##### Data lines

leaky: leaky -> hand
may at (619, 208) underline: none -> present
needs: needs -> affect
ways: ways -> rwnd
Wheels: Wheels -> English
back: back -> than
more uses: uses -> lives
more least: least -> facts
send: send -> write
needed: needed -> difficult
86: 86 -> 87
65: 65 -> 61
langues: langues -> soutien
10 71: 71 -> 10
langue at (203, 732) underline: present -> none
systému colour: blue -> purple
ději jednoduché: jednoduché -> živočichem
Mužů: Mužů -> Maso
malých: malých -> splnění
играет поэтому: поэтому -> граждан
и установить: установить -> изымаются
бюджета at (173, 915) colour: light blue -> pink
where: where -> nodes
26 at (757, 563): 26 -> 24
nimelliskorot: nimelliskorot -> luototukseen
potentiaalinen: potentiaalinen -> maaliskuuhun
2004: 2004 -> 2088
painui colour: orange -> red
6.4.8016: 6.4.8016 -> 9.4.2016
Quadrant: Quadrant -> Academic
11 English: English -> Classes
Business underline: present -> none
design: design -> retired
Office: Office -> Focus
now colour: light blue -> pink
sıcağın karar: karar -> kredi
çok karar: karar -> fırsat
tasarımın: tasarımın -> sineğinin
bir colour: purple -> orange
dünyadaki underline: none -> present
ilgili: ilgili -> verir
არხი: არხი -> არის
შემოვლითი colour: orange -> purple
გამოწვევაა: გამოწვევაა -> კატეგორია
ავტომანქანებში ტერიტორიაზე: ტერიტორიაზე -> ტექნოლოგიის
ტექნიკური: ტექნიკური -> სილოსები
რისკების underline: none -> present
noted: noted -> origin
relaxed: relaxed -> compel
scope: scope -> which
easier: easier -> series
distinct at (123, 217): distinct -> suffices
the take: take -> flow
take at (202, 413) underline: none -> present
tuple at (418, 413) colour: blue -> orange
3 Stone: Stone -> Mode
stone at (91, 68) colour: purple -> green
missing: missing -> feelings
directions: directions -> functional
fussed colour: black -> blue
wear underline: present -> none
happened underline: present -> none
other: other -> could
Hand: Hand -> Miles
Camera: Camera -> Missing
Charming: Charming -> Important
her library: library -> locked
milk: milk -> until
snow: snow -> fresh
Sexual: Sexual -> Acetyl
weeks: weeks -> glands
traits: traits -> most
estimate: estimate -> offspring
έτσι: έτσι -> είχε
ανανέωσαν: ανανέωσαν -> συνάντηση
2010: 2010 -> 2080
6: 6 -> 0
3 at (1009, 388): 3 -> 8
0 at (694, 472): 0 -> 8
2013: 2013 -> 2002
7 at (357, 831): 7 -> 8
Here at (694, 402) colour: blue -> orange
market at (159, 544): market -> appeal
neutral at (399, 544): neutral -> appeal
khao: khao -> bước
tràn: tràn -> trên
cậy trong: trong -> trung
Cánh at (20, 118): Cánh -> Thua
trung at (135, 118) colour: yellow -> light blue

##########

Rewrite every item above, changing each "colour" to "color" and leaving everything else unchanged.

leaky: leaky -> hand
may at (619, 208) underline: none -> present
needs: needs -> affect
ways: ways -> rwnd
Wheels: Wheels -> English
back: back -> than
more uses: uses -> lives
more least: least -> facts
send: send -> write
needed: needed -> difficult
86: 86 -> 87
65: 65 -> 61
langues: langues -> soutien
10 71: 71 -> 10
langue at (203, 732) underline: present -> none
systému color: blue -> purple
ději jednoduché: jednoduché -> živočichem
Mužů: Mužů -> Maso
malých: malých -> splnění
играет поэтому: поэтому -> граждан
и установить: установить -> изымаются
бюджета at (173, 915) color: light blue -> pink
where: where -> nodes
26 at (757, 563): 26 -> 24
nimelliskorot: nimelliskorot -> luototukseen
potentiaalinen: potentiaalinen -> maaliskuuhun
2004: 2004 -> 2088
painui color: orange -> red
6.4.8016: 6.4.8016 -> 9.4.2016
Quadrant: Quadrant -> Academic
11 English: English -> Classes
Business underline: present -> none
design: design -> retired
Office: Office -> Focus
now color: light blue -> pink
sıcağın karar: karar -> kredi
çok karar: karar -> fırsat
tasarımın: tasarımın -> sineğinin
bir color: purple -> orange
dünyadaki underline: none -> present
ilgili: ilgili -> verir
არხი: არხი -> არის
შემოვლითი color: orange -> purple
გამოწვევაა: გამოწვევაა -> კატეგორია
ავტომანქანებში ტერიტორიაზე: ტერიტორიაზე -> ტექნოლოგიის
ტექნიკური: ტექნიკური -> სილოსები
რისკების underline: none -> present
noted: noted -> origin
relaxed: relaxed -> compel
scope: scope -> which
easier: easier -> series
distinct at (123, 217): distinct -> suffices
the take: take -> flow
take at (202, 413) underline: none -> present
tuple at (418, 413) color: blue -> orange
3 Stone: Stone -> Mode
stone at (91, 68) color: purple -> green
missing: missing -> feelings
directions: directions -> functional
fussed color: black -> blue
wear underline: present -> none
happened underline: present -> none
other: other -> could
Hand: Hand -> Miles
Camera: Camera -> Missing
Charming: Charming -> Important
her library: library -> locked
milk: milk -> until
snow: snow -> fresh
Sexual: Sexual -> Acetyl
weeks: weeks -> glands
traits: traits -> most
estimate: estimate -> offspring
έτσι: έτσι -> είχε
ανανέωσαν: ανανέωσαν -> συνάντηση
2010: 2010 -> 2080
6: 6 -> 0
3 at (1009, 388): 3 -> 8
0 at (694, 472): 0 -> 8
2013: 2013 -> 2002
7 at (357, 831): 7 -> 8
Here at (694, 402) color: blue -> orange
market at (159, 544): market -> appeal
neutral at (399, 544): neutral -> appeal
khao: khao -> bước
tràn: tràn -> trên
cậy trong: trong -> trung
Cánh at (20, 118): Cánh -> Thua
trung at (135, 118) color: yellow -> light blue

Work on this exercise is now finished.